24/09/2016

*** MAMAN ***

 

       *** Le Cœur d’une Véritable Maman.***

 

***.....La tendresse d’une sincère maman , ne peut se mesurer dans le temps.
***.....Pourtant nous devrions l’aimer au plus, que toutes ces choses futiles, propres à notre société.      

***.....Étant petit, ensuite adolescent, combien de fois aurions-nous du avoir de sa main, cette fessée tant méritée, et pourtant elle nous l’a point donnée.

***.....En mai 19.., je fis mon service aux armées. Ce fut en tant que militaire, et sous cette discipline si autoritaire et encore propre à cette époque, que j’ai  su réaliser la douceur si conviviale, du bien être familial.

***.....J’ai aussi réalisé, combien parfois dans ma jeunesse,  qu’un comportement venant de moi, fut si souvent ingrat.

***.....Un jour, je n’ai pu me soustraire à ma bonne conscience.

***.....En guise de contrition, j’ai sollicité un simple pardon !! à la maman, qui avait tant souffert sa vie durant, parfois suite à mes caprices d’enfants.

***.....Ma maman me prit ma main, et la mit dans la sienne, et me regarda longuement.

***.....Sur ses joues perlèrent des larmes en guise de remerciement.

***.....Depuis ce jour, je fis d’avantages d’efforts, pour accorder un peu de joie et de réconfort,  à mon adorable maman.

***.....Cependant un Cœur encore trop jeune ne peut comprendre un Cœur aimant,  qui a déjà souffert énormément.

***.....Les moments les plus douloureux pour une maman,  c’est lorsque vient le jour, où ses enfants s’envolent,  avec une autre femme !! qui elle aussi sera maman.

***.....Puis viennent les petits enfants qui redonnent à nouveau joie à notre maman.

***.....Ensuite survient le jour tragique, où l’âme sœur s’envole,  la laissant seule abandonnée.

◇ ◇ ◇ ◇ ◇

Consignes de l'exercice:
A: Dites si chaque affirmation concorde avec le texte sur la maman, par oui ou non, en citant mot pour mot le passage qui tranche : (i) la tendresse d'une maman sincère peut se mesurer dans le temps ; (ii) la maman a souvent donné la fessée méritée ; (iii) la maman a pleuré après la demande de pardon.
B: Poursuivez, s'il vous plaît, le texte sur la maman à partir de sa dernière phrase.
Les données n'ont aucun lien avec le texte sur la maman.

◇ ◇ ◇ ◇ ◇

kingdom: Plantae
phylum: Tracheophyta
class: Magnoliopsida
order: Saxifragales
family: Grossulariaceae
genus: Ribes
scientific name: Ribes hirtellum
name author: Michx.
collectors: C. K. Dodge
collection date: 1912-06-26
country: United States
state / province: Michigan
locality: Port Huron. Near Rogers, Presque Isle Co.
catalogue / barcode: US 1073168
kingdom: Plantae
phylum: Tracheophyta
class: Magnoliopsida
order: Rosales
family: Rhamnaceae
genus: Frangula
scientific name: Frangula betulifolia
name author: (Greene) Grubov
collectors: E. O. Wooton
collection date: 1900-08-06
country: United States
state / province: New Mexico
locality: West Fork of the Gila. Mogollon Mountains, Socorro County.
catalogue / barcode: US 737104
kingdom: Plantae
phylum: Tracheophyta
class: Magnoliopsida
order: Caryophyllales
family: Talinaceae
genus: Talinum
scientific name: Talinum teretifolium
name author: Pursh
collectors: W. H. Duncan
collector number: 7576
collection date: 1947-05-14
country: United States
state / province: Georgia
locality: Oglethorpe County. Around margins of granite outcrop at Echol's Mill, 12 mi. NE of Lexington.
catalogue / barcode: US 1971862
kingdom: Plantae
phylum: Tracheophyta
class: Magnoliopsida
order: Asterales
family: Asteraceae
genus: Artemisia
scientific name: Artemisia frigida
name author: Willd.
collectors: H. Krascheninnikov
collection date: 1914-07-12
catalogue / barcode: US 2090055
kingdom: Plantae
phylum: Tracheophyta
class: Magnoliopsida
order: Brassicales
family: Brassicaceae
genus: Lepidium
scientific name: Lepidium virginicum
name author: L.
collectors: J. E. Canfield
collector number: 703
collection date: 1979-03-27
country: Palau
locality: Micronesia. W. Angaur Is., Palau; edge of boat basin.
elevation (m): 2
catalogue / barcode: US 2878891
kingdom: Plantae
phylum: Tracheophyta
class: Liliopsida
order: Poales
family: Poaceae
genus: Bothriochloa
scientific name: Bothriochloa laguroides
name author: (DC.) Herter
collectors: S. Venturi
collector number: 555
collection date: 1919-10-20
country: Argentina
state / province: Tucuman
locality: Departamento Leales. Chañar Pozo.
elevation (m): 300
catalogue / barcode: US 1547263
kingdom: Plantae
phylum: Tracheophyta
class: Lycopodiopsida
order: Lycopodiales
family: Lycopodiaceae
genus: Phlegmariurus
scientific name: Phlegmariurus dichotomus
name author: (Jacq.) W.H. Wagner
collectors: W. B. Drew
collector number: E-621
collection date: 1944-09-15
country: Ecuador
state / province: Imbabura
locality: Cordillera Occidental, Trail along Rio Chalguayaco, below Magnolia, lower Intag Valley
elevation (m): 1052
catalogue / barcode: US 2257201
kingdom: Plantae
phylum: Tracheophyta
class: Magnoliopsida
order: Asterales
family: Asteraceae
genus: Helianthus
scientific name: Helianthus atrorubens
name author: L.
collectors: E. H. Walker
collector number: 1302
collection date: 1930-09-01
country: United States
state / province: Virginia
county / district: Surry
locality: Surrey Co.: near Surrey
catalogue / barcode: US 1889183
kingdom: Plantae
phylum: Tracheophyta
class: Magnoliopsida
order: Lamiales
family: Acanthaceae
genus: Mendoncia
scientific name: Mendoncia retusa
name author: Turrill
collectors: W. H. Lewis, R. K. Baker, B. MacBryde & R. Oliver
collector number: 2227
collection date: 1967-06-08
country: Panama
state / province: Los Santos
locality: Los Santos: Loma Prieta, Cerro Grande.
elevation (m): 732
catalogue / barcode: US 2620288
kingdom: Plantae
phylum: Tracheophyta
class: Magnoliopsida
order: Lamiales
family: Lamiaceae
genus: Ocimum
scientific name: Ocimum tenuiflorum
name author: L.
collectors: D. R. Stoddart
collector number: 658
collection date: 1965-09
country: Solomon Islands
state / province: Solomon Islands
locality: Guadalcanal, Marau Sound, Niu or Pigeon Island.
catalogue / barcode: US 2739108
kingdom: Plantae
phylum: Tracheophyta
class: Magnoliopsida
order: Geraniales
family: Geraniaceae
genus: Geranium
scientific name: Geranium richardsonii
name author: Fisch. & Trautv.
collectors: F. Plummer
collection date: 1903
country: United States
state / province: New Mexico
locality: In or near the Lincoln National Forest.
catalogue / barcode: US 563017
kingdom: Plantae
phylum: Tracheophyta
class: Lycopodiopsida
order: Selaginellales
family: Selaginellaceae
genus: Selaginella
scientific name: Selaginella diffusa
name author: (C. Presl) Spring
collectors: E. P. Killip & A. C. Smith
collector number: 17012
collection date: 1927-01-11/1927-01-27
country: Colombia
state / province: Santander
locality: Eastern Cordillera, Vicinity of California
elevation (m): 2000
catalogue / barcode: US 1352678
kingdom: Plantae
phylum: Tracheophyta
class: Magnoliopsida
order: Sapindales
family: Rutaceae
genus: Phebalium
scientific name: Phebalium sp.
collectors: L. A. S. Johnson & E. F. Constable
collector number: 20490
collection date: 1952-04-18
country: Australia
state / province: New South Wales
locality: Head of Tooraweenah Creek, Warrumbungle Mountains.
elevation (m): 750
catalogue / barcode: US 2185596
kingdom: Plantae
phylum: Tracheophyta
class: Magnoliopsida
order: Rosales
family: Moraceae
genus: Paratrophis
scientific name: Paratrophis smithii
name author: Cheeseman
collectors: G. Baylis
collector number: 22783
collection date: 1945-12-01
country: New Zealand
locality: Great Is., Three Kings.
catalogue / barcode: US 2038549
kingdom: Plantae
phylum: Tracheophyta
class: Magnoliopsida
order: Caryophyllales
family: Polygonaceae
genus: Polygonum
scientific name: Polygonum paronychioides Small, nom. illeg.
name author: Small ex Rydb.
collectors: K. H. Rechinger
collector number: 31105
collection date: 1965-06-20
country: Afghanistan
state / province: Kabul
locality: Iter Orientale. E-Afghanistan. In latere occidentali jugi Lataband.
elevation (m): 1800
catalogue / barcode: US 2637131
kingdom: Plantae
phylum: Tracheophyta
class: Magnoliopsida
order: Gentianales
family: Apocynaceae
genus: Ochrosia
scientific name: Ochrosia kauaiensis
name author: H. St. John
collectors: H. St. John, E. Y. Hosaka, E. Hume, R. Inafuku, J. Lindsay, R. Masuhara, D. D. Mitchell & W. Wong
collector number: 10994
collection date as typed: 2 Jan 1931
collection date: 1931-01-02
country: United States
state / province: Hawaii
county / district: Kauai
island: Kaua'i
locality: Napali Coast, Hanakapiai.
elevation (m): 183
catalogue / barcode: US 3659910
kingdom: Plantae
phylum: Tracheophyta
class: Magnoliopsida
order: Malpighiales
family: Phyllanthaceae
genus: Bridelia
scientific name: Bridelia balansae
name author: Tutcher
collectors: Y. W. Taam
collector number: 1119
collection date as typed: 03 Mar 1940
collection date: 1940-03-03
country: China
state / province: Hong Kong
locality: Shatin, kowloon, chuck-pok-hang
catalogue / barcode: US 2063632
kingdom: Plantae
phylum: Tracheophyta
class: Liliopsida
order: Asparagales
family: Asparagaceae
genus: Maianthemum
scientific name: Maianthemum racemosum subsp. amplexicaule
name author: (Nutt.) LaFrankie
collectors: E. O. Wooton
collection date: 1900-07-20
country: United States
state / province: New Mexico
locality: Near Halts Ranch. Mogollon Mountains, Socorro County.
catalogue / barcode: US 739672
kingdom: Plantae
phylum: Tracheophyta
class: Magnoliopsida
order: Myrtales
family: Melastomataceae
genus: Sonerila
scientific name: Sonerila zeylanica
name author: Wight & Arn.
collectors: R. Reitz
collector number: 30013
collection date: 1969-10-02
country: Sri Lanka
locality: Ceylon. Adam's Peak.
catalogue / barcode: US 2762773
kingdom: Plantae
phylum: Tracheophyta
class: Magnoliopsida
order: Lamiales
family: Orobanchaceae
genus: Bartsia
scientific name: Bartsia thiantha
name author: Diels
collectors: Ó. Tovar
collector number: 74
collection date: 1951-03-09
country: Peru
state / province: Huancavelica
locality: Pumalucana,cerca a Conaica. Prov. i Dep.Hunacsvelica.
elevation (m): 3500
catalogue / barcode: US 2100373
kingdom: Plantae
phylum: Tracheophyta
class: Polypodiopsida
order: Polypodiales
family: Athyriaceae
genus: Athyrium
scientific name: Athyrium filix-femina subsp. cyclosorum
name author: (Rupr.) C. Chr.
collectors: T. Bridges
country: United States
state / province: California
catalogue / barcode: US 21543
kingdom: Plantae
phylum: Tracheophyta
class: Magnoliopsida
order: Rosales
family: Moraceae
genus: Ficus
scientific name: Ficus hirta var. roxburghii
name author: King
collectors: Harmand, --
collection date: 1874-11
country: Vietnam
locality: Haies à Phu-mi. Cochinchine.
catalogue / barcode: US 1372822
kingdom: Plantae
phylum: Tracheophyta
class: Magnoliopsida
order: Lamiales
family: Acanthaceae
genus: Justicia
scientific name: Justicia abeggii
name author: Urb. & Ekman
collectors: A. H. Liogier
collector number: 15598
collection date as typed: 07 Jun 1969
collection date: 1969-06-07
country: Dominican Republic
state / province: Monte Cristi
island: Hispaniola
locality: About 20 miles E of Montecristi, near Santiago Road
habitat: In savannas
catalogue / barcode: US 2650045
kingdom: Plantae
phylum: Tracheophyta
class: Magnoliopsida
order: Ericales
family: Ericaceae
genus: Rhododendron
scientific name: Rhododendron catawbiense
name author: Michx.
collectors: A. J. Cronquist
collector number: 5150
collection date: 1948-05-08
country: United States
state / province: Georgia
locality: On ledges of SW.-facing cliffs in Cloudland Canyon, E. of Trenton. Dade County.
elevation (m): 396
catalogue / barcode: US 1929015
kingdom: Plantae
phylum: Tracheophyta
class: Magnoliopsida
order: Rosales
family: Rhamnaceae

◇ ◇ ◇ ◇ ◇

Réponses par consigne:
A:
(i) Non : « ne peut se mesurer dans le temps ».
(ii) Non : « et pourtant elle nous l’a point donnée ».
(iii) Oui : « Sur ses joues perlèrent des larmes en guise de remerciement. »

B:
***.....Car ses enfants, ont eux chacun leur existence, leur famille, leurs contrariétés.

***.....Ses enfants encore trop jeunes, ne peuvent interpréter le désarroi, auquel est confronté, l’être aimé, qui leur donna un jour la vie. 

***.....Ma chère maman, lors de son agonie à septante sept ans, eut encore la force,  depuis son lit, d’appeler à son secours, celle qui  lui donna aussi un jour la vie.

***.....Ces paroles sont avérés, puisque moi-même je fus à son chevet.

***.....Toutes les ans de leur vivant, au jour qui leur est désigné, chacun de nous leur accordons nos bons souhaits, mais est-ce vraiment assez

***.....Une maman, plus elle prend de l’âge, et plus nous devrions la chérir,  car nous aussi allons vieillir.

***.....Et lors qu’un jour pour notre détresse, qu'elle nous quitte pour l’au-delà,  c’est toute notre vie qui s’en perçoit, car c'est une partie de nous même qui s'en va.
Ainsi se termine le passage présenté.